Esse desenho tático ficou evidente em meados do segundo tempo. Foi quando o Vasco melhor afinou sua última linha de defesa e foi lentamente subindo com ela em direção ao grande círculo, fechando os espaços para um Flamengo que já estava cansado das pernas. Quando a bola caía sob domínio do Fla, os jogadores simplesmente não tinham para onde prosperar, a linha vascaína avançando para cima deles enquanto os próprios companheiros se deixavam permanecer parados, em vez de se mexer para abrir espaços e dar opções de jogadas.
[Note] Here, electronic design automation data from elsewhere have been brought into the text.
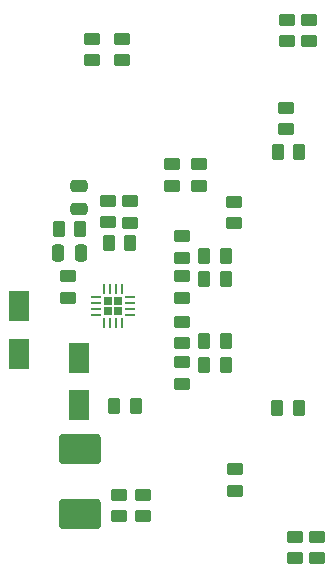
<source format=gbr>
%TF.GenerationSoftware,KiCad,Pcbnew,6.0.4-6f826c9f35~116~ubuntu20.04.1*%
%TF.CreationDate,2022-05-25T09:41:19+00:00*%
%TF.ProjectId,RFIQINT02B,52464951-494e-4543-9032-422e6b696361,REV*%
%TF.SameCoordinates,Original*%
%TF.FileFunction,Paste,Bot*%
%TF.FilePolarity,Positive*%
%FSLAX46Y46*%
G04 Gerber Fmt 4.6, Leading zero omitted, Abs format (unit mm)*
G04 Created by KiCad (PCBNEW 6.0.4-6f826c9f35~116~ubuntu20.04.1) date 2022-05-25 09:41:19*
%MOMM*%
%LPD*%
G01*
G04 APERTURE LIST*
G04 Aperture macros list*
%AMRoundRect*
0 Rectangle with rounded corners*
0 $1 Rounding radius*
0 $2 $3 $4 $5 $6 $7 $8 $9 X,Y pos of 4 corners*
0 Add a 4 corners polygon primitive as box body*
4,1,4,$2,$3,$4,$5,$6,$7,$8,$9,$2,$3,0*
0 Add four circle primitives for the rounded corners*
1,1,$1+$1,$2,$3*
1,1,$1+$1,$4,$5*
1,1,$1+$1,$6,$7*
1,1,$1+$1,$8,$9*
0 Add four rect primitives between the rounded corners*
20,1,$1+$1,$2,$3,$4,$5,0*
20,1,$1+$1,$4,$5,$6,$7,0*
20,1,$1+$1,$6,$7,$8,$9,0*
20,1,$1+$1,$8,$9,$2,$3,0*%
G04 Aperture macros list end*
%ADD10RoundRect,0.250000X-0.262500X-0.450000X0.262500X-0.450000X0.262500X0.450000X-0.262500X0.450000X0*%
%ADD11R,1.800000X2.500000*%
%ADD12RoundRect,0.249999X-1.500001X1.025001X-1.500001X-1.025001X1.500001X-1.025001X1.500001X1.025001X0*%
%ADD13RoundRect,0.250000X-0.450000X0.262500X-0.450000X-0.262500X0.450000X-0.262500X0.450000X0.262500X0*%
%ADD14RoundRect,0.250000X0.475000X-0.250000X0.475000X0.250000X-0.475000X0.250000X-0.475000X-0.250000X0*%
%ADD15RoundRect,0.250000X0.262500X0.450000X-0.262500X0.450000X-0.262500X-0.450000X0.262500X-0.450000X0*%
%ADD16RoundRect,0.250000X0.450000X-0.262500X0.450000X0.262500X-0.450000X0.262500X-0.450000X-0.262500X0*%
%ADD17RoundRect,0.250000X0.250000X0.475000X-0.250000X0.475000X-0.250000X-0.475000X0.250000X-0.475000X0*%
%ADD18RoundRect,0.185000X-0.185000X-0.185000X0.185000X-0.185000X0.185000X0.185000X-0.185000X0.185000X0*%
%ADD19RoundRect,0.062500X-0.337500X-0.062500X0.337500X-0.062500X0.337500X0.062500X-0.337500X0.062500X0*%
%ADD20RoundRect,0.062500X-0.062500X-0.337500X0.062500X-0.337500X0.062500X0.337500X-0.062500X0.337500X0*%
G04 APERTURE END LIST*
D10*
%TO.C,C6*%
X20804500Y30835600D03*
X22629500Y30835600D03*
%TD*%
D11*
%TO.C,D2*%
X10160000Y20213320D03*
X10160000Y24213320D03*
%TD*%
D12*
%TO.C,C14*%
X10287000Y16496080D03*
X10287000Y10946080D03*
%TD*%
D13*
%TO.C,C7*%
X30378400Y9065900D03*
X30378400Y7240900D03*
%TD*%
D14*
%TO.C,C13*%
X10236200Y36845200D03*
X10236200Y38745200D03*
%TD*%
D13*
%TO.C,R2*%
X23418800Y14793600D03*
X23418800Y12968600D03*
%TD*%
D15*
%TO.C,R1*%
X14984100Y20142200D03*
X13159100Y20142200D03*
%TD*%
D10*
%TO.C,C1*%
X26976700Y19939000D03*
X28801700Y19939000D03*
%TD*%
D13*
%TO.C,R9*%
X27762200Y45362500D03*
X27762200Y43537500D03*
%TD*%
D10*
%TO.C,C11*%
X27027500Y41656000D03*
X28852500Y41656000D03*
%TD*%
D13*
%TO.C,R10*%
X23342600Y37412300D03*
X23342600Y35587300D03*
%TD*%
D16*
%TO.C,C12*%
X29705300Y51005100D03*
X29705300Y52830100D03*
%TD*%
D13*
%TO.C,C5*%
X12623800Y37496120D03*
X12623800Y35671120D03*
%TD*%
D10*
%TO.C,R4*%
X12701900Y33896300D03*
X14526900Y33896300D03*
%TD*%
D16*
%TO.C,R7*%
X18923000Y25427300D03*
X18923000Y27252300D03*
%TD*%
D13*
%TO.C,R3*%
X28473400Y9065900D03*
X28473400Y7240900D03*
%TD*%
D10*
%TO.C,C4*%
X20791800Y32862520D03*
X22616800Y32862520D03*
%TD*%
D16*
%TO.C,R5*%
X18948400Y32691700D03*
X18948400Y34516700D03*
%TD*%
D13*
%TO.C,C16*%
X13868400Y51204500D03*
X13868400Y49379500D03*
%TD*%
D10*
%TO.C,L1*%
X8460100Y35128200D03*
X10285100Y35128200D03*
%TD*%
D13*
%TO.C,R13*%
X11277600Y51204500D03*
X11277600Y49379500D03*
%TD*%
D16*
%TO.C,C17*%
X15646400Y10771500D03*
X15646400Y12596500D03*
%TD*%
D13*
%TO.C,C10*%
X14528800Y37475800D03*
X14528800Y35650800D03*
%TD*%
D17*
%TO.C,C2*%
X10348000Y33070800D03*
X8448000Y33070800D03*
%TD*%
D18*
%TO.C,U1*%
X12656000Y28170320D03*
X13506000Y29020320D03*
X13506000Y28170320D03*
X12656000Y29020320D03*
D19*
X11631000Y27845320D03*
X11631000Y28345320D03*
X11631000Y28845320D03*
X11631000Y29345320D03*
D20*
X12331000Y30045320D03*
X12831000Y30045320D03*
X13331000Y30045320D03*
X13831000Y30045320D03*
D19*
X14531000Y29345320D03*
X14531000Y28845320D03*
X14531000Y28345320D03*
X14531000Y27845320D03*
D20*
X13831000Y27145320D03*
X13331000Y27145320D03*
X12831000Y27145320D03*
X12331000Y27145320D03*
%TD*%
D10*
%TO.C,C9*%
X20779100Y23571200D03*
X22604100Y23571200D03*
%TD*%
%TO.C,C8*%
X20779100Y25628600D03*
X22604100Y25628600D03*
%TD*%
D16*
%TO.C,R11*%
X27774900Y50992400D03*
X27774900Y52817400D03*
%TD*%
D13*
%TO.C,R8*%
X18897600Y23823300D03*
X18897600Y21998300D03*
%TD*%
%TO.C,C3*%
X9296400Y31113100D03*
X9296400Y29288100D03*
%TD*%
%TO.C,C15*%
X18034000Y40587300D03*
X18034000Y38762300D03*
%TD*%
D16*
%TO.C,R14*%
X13614400Y10771500D03*
X13614400Y12596500D03*
%TD*%
D13*
%TO.C,R6*%
X18948400Y31113100D03*
X18948400Y29288100D03*
%TD*%
%TO.C,R12*%
X20370800Y40587300D03*
X20370800Y38762300D03*
%TD*%
D11*
%TO.C,D1*%
X5080000Y28563320D03*
X5080000Y24563320D03*
%TD*%
M02*

</source>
Muricy Ramalho terá trabalho para quebrar essa atitude. Seu time alterna momentos de ímpeto ofensivo, com escaladas um tanto afobadas ao ataque, e largos momentos de modorra e aparente cansaço tático, técnico, existencial. Já o Vasco parece estar bem tranquilinho com Jorginho. O time já vem jogando junto desde o ano passado e atualmente sobra entre seus pares no Rio de Janeiro, o que não quer dizer muito, convenhamos. Mas o Vasco, esta temporada, pode arriscar a sorte grande na Copa do Brasil enquanto leva o Campeonato Brasileiro da Segunda Divisão sem sobressaltos.